Tengo una confesión vergonzosa que hacer, y es una de la cual están al tanto todos mis familiares y mejores amigos. Cuando tenía 3 años, viví durante nueve meses en España, nación donde el racismo es aún más común y aceptado que aquí. Al regresar, asistí a una fiesta de cumpleaños pero no mostré mucho deseo de querer jugar con nadie, y cuando me preguntaron por qué, respondí que “porque (los otros niños) no tienen la piel suave y blanca como la mía”.
Aunque no tengo recuerdo alguno de que esto haya sucedido, los adultos que estuvieron presentes me juran que es cierto, y es una de las cosas que más me da pena en la vida. Afortunadamente crecí para convertirme en otro tipo de persona y no puedo ni imaginarme a mí misma como una mujer racista. Porque no entiendo el racismo, y lo digo en serio.
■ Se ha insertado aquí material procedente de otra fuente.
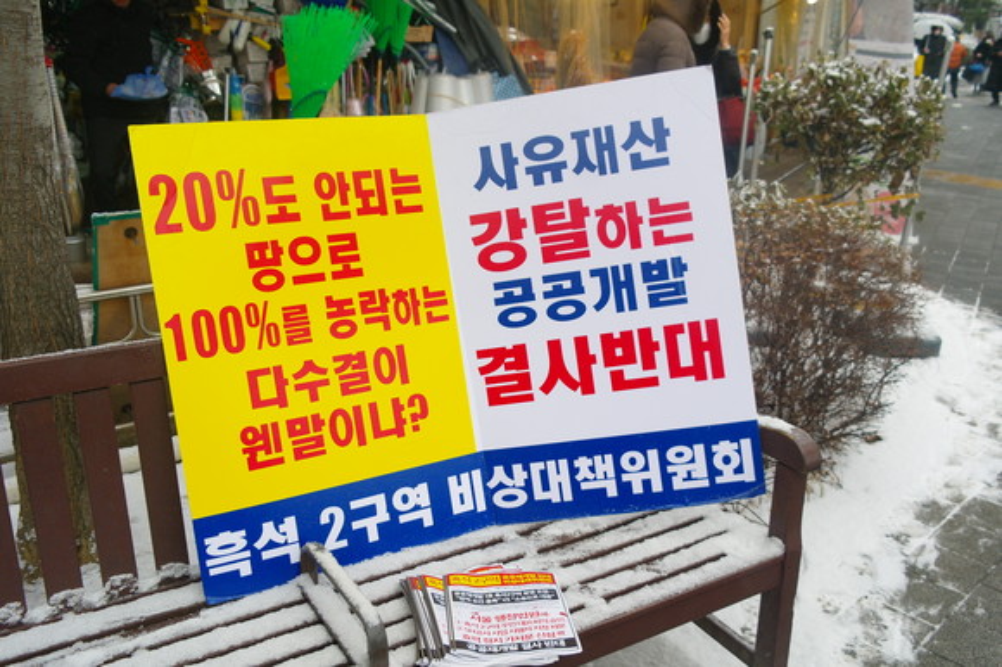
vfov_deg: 39.9
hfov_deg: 57.3
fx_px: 918
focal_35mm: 33
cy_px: 334
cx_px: 501
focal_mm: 22
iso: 200
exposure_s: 1/100
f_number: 4
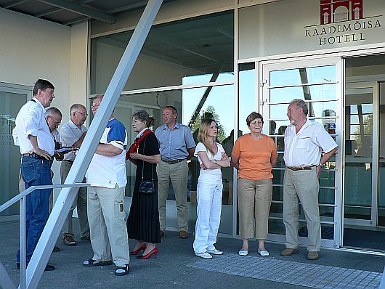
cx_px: 192
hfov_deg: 51.3
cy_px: 144
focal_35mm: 36
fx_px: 401
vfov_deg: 39.7
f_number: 2.8
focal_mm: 6
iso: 80
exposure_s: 1/60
No puedo concebir que existan personas que eduquen a sus hijos o influyan en sus conocidos para que traten a otros con superioridad y desprecio basándose en su etnia o raza. Me parece sinónimo de estupidez. Pero así como no puedo imaginarme lo que es ser racista, tampoco puedo imaginarme lo que es ser discriminado por tu tez. Y tengo suerte, porque pasa seguido en México para un porcentaje considerable de sus ciudadanos. Abran sus periódicos o consulten sus celulares; los ejemplos sobran.
No estoy aquí con la intención de decir que todos somos iguales porque es obvio que no lo somos. La humanidad tuvo la suerte de venir en todo tipo de empaque y nadie va a convencerme de que esa diversidad de apariencias, culturas e idiomas es algo malo. Así que celebremos que los afromexicanos forman parte de nuestra historia en lugar de fingir que no los vemos. Eso de ser “color blind”, es decir, “ser racialmente daltónico”, como dicen los gringos, no es muy creíble. Dejémonos de tonterías.